Gina Ochsner's interests in folklore and myth often suffuse these stories of visitations, crossings, partings, and second chances. Fears and longings, for example, are often projected onto animals such as the earthbound, ice-covered swans of the Siberian tundra in "Sixty-six Degrees North." Likewise, Ochsner's insights into history-burdened contemporary life in Eastern Europe and Russia also filter through. In "Then, Returning" a Lithuanian and a Russian sort body parts and marble fragments in a Vilnius cemetery hit by stray artillery shells. As they work, a group of American genealogy buffs approaches, filled with hope that a day among the gravestones will bring order to their family trees.
In such wildly inventive ways, Gina Ochsner gives us new means to think about how the dead remain among us and how we can find beauty and solace even in graceless times and places.

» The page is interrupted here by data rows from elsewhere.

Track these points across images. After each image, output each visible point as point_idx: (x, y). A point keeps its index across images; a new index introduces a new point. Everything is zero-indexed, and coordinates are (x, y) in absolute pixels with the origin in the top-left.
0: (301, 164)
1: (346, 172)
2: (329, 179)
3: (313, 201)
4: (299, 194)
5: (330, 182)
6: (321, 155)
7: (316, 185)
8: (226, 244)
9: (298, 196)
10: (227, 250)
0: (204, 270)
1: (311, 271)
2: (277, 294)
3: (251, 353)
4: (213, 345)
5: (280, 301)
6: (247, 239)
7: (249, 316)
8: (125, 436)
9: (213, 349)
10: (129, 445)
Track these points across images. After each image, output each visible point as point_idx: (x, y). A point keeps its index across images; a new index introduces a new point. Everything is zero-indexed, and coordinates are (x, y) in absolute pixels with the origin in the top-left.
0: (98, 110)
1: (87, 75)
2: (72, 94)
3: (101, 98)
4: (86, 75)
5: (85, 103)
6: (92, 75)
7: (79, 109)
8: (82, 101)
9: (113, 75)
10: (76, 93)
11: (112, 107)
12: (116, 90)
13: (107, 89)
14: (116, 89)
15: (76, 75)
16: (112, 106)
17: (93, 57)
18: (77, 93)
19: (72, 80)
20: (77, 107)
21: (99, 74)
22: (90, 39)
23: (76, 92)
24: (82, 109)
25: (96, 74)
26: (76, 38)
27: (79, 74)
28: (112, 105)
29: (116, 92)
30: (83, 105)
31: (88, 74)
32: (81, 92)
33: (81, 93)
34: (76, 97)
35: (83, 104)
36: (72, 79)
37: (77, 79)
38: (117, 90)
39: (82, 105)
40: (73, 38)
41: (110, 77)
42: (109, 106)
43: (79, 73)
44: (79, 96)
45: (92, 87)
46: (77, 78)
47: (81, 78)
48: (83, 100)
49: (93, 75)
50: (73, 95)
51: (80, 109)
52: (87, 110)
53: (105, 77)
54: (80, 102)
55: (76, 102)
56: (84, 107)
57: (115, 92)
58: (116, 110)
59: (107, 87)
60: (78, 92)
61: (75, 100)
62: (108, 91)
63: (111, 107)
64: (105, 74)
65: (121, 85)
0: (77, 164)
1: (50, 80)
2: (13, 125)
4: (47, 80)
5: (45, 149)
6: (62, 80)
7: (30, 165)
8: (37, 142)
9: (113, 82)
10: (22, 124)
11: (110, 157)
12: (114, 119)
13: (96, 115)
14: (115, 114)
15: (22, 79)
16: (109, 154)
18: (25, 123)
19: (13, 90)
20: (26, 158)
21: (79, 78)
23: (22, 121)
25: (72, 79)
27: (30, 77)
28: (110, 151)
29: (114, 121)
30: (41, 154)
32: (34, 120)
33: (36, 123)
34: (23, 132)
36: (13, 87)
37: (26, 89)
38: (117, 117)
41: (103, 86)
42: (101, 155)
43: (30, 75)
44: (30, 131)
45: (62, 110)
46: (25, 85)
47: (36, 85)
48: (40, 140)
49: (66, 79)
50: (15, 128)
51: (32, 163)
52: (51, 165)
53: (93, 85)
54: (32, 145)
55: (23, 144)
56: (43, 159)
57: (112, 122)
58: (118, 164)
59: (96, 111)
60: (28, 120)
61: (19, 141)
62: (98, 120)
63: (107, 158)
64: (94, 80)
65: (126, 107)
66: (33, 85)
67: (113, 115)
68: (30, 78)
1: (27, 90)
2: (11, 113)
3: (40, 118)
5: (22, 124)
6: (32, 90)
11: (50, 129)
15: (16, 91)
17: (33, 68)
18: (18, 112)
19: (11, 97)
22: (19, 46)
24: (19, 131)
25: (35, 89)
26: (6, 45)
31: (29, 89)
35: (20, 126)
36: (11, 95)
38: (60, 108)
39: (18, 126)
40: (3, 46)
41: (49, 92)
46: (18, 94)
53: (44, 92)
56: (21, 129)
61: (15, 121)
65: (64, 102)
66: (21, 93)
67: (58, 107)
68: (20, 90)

Gina Ochsner is the author of the novel The Russian Dreambook of Colour and Flight and the short story collection People I Wanted to Be. Her fiction has appeared in the New Yorker, Best American Nonrequired Reading, Glimmer Train, Kenyon Review, and many other magazines. She has received the Ruth Hindman Foundation Prize, the Raymond Carver Prize, and the Chelsea Award for Short Fiction. In addition to winning the Flannery O'Connor Award for Short Fiction, The Necessary Grace to Fall also won the Oregon Book Award, the Pacific Northwest Booksellers Association Award, and was an Austin Chronicle Top Ten Pick. Ochsner lives in western Oregon with her husband and children.